I was certain he would soon be in the operating room. But this was 2003, and a sophisticated scan not only showed that his appendix was normal and uninflamed, but also indicated where the pain was coming from: a piece of twisted abdominal tissue. It would get better by itself and he would be fine, the surgeon promised — and it did, and he was.
The surgeon, Dr. Craig W. Lillehei, is now an assistant professor of surgery at Harvard Medical School. I asked him how the diagnostic dilemma had changed over his career.
“One of the things we’re struggling with in pediatrics is we’ve become too dependent on the CT scan,” he said. “It’s become very helpful in terms of identifying appendicitis, but it translates to radiation.”
Nor has it been clearly shown that new imaging techniques reduce the overall rate of negative appendectomies in children. But doctors still worry about missing appendicitis, and the medical and legal consequences of sending a child home without doing a scan. Yet surely not every bellyache requires a CT.

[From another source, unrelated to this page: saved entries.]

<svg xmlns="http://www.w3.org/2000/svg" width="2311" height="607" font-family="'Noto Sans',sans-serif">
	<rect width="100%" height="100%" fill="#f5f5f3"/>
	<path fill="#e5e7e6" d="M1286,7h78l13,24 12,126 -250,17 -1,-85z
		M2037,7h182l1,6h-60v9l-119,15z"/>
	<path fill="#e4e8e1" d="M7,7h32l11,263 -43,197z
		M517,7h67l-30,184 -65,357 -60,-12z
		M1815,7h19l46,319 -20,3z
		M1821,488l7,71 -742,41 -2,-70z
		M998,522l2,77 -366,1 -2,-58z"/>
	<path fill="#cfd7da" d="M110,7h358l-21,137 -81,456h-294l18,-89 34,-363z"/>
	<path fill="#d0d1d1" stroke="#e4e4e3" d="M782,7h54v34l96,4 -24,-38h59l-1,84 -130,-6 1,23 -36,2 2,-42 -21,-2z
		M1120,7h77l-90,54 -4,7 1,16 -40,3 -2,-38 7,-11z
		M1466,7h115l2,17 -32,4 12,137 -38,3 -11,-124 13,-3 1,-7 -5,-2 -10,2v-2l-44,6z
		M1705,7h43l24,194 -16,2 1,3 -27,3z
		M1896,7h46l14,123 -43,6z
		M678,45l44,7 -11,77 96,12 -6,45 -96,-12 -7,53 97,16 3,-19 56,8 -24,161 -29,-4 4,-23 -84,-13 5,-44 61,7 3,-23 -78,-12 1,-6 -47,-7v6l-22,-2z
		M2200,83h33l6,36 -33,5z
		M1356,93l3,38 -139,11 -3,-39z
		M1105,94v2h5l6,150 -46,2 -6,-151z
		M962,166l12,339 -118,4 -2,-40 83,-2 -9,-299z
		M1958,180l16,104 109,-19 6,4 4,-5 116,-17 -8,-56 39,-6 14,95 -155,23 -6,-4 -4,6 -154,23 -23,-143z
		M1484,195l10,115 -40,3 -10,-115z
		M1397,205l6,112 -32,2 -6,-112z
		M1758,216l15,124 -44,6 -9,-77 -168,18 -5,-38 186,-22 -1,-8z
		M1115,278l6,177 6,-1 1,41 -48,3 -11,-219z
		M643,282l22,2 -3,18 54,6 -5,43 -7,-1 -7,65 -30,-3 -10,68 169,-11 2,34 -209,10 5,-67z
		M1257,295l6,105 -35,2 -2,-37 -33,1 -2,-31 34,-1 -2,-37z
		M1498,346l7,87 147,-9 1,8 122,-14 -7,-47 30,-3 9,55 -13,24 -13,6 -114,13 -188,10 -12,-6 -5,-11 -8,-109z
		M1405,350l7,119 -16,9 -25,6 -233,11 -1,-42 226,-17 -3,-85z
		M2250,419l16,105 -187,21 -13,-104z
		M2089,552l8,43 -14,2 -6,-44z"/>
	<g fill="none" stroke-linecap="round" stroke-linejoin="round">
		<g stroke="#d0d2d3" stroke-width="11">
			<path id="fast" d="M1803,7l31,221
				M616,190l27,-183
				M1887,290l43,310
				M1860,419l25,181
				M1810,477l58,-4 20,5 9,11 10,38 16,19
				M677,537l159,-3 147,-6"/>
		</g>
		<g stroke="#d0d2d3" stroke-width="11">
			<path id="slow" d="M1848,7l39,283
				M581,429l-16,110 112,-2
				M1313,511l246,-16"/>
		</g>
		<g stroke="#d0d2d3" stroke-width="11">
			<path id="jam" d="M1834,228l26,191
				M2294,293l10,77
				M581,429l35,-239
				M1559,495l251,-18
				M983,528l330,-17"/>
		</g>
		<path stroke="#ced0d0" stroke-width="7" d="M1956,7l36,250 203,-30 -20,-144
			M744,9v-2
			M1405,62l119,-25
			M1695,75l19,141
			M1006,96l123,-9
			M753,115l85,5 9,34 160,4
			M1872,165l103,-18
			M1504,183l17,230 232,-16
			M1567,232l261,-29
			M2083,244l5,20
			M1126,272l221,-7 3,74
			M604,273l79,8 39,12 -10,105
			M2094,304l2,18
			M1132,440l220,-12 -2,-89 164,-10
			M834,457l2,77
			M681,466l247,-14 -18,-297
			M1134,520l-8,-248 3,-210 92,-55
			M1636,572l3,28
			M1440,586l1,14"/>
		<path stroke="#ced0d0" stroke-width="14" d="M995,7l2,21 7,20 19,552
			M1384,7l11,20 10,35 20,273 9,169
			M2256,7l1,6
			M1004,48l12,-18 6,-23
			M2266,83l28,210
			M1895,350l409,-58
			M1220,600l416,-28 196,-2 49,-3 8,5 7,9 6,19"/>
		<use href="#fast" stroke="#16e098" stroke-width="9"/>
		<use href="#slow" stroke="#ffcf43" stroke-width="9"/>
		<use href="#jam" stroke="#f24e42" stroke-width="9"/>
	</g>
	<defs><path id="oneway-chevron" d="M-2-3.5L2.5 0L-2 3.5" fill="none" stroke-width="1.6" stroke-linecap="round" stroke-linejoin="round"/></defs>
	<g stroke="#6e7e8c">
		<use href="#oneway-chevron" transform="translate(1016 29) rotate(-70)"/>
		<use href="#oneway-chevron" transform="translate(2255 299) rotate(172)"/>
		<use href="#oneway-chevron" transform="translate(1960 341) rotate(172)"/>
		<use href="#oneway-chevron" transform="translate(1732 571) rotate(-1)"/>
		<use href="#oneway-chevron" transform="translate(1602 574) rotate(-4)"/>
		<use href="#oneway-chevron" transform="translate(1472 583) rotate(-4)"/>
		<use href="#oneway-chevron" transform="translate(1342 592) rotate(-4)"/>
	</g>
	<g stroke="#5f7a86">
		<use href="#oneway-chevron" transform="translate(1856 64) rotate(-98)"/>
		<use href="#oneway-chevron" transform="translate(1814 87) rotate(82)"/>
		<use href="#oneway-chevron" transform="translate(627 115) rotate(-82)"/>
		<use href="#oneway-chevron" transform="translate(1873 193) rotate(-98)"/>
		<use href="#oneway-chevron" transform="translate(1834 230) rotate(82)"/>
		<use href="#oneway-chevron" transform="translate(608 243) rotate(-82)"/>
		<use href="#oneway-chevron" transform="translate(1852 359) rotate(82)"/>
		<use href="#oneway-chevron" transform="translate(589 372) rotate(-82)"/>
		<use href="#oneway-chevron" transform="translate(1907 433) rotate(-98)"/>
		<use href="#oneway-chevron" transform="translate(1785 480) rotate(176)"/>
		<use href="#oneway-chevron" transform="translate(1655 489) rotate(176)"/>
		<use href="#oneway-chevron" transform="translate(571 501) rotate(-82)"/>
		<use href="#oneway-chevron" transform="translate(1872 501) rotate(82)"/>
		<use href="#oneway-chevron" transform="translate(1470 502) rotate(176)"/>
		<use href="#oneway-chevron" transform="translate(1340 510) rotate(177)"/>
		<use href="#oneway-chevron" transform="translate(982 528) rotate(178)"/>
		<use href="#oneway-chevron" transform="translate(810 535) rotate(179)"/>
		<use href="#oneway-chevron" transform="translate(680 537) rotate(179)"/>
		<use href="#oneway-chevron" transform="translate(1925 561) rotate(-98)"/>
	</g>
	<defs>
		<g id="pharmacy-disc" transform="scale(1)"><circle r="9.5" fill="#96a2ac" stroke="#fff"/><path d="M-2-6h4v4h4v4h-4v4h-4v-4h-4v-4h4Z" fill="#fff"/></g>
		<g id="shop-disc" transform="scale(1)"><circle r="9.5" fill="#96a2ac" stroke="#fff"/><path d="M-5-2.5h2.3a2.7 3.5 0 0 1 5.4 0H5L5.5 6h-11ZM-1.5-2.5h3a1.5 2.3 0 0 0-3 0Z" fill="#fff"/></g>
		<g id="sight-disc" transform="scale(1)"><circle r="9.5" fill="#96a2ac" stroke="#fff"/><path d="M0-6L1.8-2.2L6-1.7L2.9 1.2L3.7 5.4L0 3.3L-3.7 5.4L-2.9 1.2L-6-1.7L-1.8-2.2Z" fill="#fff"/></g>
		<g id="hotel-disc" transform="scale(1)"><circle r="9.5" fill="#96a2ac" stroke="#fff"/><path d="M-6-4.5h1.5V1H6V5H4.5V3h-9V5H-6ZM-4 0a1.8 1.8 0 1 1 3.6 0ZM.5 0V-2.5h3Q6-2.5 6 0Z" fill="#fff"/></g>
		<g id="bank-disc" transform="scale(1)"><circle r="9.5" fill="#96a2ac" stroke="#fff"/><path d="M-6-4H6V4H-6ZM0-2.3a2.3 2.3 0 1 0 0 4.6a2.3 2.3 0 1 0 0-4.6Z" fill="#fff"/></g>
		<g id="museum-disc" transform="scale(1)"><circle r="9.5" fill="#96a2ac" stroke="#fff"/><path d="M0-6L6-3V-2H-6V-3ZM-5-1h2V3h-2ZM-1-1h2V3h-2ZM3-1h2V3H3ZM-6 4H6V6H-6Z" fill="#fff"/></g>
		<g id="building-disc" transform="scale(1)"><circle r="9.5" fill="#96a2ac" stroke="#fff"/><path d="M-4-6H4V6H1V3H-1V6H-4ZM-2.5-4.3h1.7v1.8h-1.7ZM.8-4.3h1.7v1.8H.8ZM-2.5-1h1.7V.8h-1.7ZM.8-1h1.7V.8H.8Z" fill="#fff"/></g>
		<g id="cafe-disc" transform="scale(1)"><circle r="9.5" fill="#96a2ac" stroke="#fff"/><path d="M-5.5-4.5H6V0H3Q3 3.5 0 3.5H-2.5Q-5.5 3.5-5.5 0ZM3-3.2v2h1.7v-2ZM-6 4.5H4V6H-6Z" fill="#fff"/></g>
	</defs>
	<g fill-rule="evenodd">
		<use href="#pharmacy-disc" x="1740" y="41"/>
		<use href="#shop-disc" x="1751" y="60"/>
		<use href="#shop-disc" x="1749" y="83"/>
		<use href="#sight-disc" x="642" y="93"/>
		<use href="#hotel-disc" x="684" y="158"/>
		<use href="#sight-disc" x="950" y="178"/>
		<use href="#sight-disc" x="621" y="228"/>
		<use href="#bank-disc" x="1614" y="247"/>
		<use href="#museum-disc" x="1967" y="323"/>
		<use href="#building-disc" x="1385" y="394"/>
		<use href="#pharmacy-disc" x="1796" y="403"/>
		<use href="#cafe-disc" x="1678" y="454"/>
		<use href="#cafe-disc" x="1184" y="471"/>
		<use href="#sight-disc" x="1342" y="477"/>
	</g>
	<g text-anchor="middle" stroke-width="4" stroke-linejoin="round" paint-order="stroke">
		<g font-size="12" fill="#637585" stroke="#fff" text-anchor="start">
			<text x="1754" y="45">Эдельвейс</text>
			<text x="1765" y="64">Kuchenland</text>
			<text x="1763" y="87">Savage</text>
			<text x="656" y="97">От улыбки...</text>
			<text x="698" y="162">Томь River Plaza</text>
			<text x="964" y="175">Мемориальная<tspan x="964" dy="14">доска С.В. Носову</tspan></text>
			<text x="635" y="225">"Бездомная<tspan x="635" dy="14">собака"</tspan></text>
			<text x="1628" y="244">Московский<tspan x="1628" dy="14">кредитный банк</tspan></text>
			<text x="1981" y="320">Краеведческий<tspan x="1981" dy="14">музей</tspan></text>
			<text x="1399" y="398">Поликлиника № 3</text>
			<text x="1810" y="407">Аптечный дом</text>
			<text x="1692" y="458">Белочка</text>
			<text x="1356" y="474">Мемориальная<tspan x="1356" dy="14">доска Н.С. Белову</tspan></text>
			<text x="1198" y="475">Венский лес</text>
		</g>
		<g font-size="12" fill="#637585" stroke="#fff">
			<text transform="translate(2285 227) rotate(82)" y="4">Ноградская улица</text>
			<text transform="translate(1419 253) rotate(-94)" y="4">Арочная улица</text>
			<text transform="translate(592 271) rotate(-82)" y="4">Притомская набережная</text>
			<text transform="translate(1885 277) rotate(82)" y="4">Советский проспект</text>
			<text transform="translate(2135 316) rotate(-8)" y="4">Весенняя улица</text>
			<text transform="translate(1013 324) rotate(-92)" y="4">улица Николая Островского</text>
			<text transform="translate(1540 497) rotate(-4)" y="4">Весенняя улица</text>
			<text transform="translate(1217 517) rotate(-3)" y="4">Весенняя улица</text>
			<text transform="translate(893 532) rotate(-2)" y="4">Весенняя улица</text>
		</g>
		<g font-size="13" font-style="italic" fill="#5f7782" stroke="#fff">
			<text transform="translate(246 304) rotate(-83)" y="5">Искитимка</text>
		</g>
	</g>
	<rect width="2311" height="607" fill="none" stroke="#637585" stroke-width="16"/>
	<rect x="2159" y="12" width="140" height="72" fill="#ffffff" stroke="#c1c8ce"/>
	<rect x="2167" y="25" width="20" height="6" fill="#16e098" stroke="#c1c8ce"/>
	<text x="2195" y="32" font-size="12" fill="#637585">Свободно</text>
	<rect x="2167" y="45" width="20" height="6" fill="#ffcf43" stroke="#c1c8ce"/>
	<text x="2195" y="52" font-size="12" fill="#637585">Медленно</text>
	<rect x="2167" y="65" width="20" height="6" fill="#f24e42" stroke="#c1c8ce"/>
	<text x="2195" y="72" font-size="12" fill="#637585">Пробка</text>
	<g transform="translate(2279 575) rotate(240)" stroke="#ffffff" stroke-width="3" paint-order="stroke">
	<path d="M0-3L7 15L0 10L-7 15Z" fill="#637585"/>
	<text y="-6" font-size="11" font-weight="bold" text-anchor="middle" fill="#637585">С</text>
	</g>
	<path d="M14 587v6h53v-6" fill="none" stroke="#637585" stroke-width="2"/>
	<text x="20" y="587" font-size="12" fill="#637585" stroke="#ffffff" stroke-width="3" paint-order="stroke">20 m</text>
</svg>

And not every perforated appendix now requires emergency surgery. Not long ago, I took care of a child with abdominal pain whose CT scan revealed a perforated appendix. But instead of operating right away, the surgeons treated her with intravenous antibiotics to cool the infection and scheduled a so-called interval appendectomy a couple of months later.
These days a very recent perforation may still be treated with surgery; a perforation that has developed into an abscess will probably be drained with a needle and treated with antibiotics. But there’s a big gray area in which some surgeons would operate and others would use antibiotics first.
“I always find it sort of amazing that we’ve known about appendicitis for so long, and in 2010 there’s still so much that’s controversial,” said Dr. Catherine Chen, a pediatric surgeon and an assistant professor of surgery at Harvard Medical School.
So what would happen to Madeline today? Her doctor might not have the confident physical diagnosis skills that Dr. Cohn had in 1939; she might get an X-ray, an ultrasound and possibly a CT scan. Depending on whether there was a perforation, she might be treated with antibiotics, or she might go directly to the operating room.
Even so, the elements of the story remain: the bolt from the blue into the life of a healthy child, the diagnostic dilemma, the hospital, the question of surgery. Appendicitis remains a textbook case for using your diagnostic tools thoughtfully and wisely. And it still means being wrong sometimes.
Oh, and by the way, if they did operate on Madeline today, they would probably use laparoscopic surgery. So she wouldn’t end up with that scar on her stomach that she shows off so proudly.